The Positive Externalities of Carbon Dioxide: Estimating the Monetary Benefits of Rising Atmospheric CO2 Concentrations on Global Food Production
In this document, Craig Idso writes that advancements in technology and scientific expertise that accompanied the Industrial Revolution initiated a great transformation within the global enterprise of agriculture.
In this document, Craig Idso writes that advancements in technology and scientific expertise that accompanied the Industrial Revolution initiated a great transformation within the global enterprise of agriculture. More efficient machinery and improved plant cultivars, for example, paved the way toward higher crop yields and increased global food production. And with the ever-burgeoning population of the planet, the increase in food production was a welcomed societal benefit.
Several analyses have been conducted to estimate potential monetary damages of the rising atmospheric CO2 concentration. Few, however, have attempted to investigate its monetary benefits. Chief among such positive externalities is the economic value added to global crop production by several growth-enhancing properties of atmospheric CO2 enrichment. As literally thousands of laboratory and field studies have demonstrated, elevated levels of atmospheric CO2 have been conclusively shown to stimulate plant productivity and growth, as well as to foster certain water-conserving and stress-alleviating benefits. For a 300-ppm increase in the air’s CO2 content, for example, herbaceous plant biomass is typically enhanced by 25 to 55%, representing an important positive externality that is absent from today’s state-of-the-art social cost of carbon (SCC) calculations.
This study addresses this deficiency by providing a quantitative estimate of the direct monetary benefits conferred by atmospheric CO2 enrichment on both historic and future global crop production. The results indicate that the annual total monetary value of this benefit grew from $18.5 billion in 1961 to over $140 billion by 2011, amounting to a total sum of $3.2 trillion over the 50-year period 1961-2011. Projecting the monetary value of this positive externality forward in time reveals it will likely bestow an additional $9.8 trillion on crop production between now and 2050.
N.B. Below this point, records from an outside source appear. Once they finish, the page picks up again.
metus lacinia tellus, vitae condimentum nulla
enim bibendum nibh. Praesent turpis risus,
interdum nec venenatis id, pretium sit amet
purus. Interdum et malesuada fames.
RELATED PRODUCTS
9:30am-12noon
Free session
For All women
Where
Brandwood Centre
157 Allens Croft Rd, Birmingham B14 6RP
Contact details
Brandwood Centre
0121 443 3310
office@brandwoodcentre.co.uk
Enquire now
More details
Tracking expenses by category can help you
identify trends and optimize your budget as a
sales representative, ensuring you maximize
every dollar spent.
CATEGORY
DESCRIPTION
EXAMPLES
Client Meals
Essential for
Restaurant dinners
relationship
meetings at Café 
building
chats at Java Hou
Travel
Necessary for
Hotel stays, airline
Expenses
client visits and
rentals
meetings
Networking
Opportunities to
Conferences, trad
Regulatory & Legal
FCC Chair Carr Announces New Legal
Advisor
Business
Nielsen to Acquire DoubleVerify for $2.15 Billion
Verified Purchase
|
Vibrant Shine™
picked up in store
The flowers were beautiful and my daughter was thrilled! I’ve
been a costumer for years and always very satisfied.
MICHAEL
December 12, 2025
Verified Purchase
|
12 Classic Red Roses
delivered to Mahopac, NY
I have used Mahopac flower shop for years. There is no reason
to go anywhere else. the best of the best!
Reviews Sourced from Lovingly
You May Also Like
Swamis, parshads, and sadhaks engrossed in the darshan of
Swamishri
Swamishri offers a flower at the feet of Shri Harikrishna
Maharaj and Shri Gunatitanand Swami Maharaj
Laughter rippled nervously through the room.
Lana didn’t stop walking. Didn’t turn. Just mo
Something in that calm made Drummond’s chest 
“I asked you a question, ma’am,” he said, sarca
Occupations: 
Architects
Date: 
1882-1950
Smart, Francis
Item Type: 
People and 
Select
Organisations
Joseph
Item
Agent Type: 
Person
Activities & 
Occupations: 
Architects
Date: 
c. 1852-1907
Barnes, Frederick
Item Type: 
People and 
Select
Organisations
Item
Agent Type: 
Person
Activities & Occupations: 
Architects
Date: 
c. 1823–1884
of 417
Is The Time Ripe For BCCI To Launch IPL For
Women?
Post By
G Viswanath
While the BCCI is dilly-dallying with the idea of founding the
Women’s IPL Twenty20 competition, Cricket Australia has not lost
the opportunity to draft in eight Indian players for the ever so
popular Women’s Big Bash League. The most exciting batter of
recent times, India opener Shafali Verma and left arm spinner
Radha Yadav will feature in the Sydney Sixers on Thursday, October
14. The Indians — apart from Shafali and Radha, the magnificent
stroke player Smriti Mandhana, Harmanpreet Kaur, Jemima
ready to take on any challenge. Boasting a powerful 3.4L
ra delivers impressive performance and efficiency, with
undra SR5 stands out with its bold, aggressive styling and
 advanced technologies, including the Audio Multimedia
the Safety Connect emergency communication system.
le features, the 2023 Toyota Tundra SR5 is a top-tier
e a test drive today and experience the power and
The incorporation of these findings into future SCC studies will help to ensure a more realistic assessment of the total net economic impact of rising atmospheric CO2 concentrations due to both negative and positive externalities. Furthermore, the observationally-deduced benefits of atmospheric CO2 enrichment on crop production should be given premier weighting over the speculative negative externalities that are projected to occur as a result of computer model computations of CO2-induced global warming. Until this is done, little if any weight should be placed on current SCC calculations.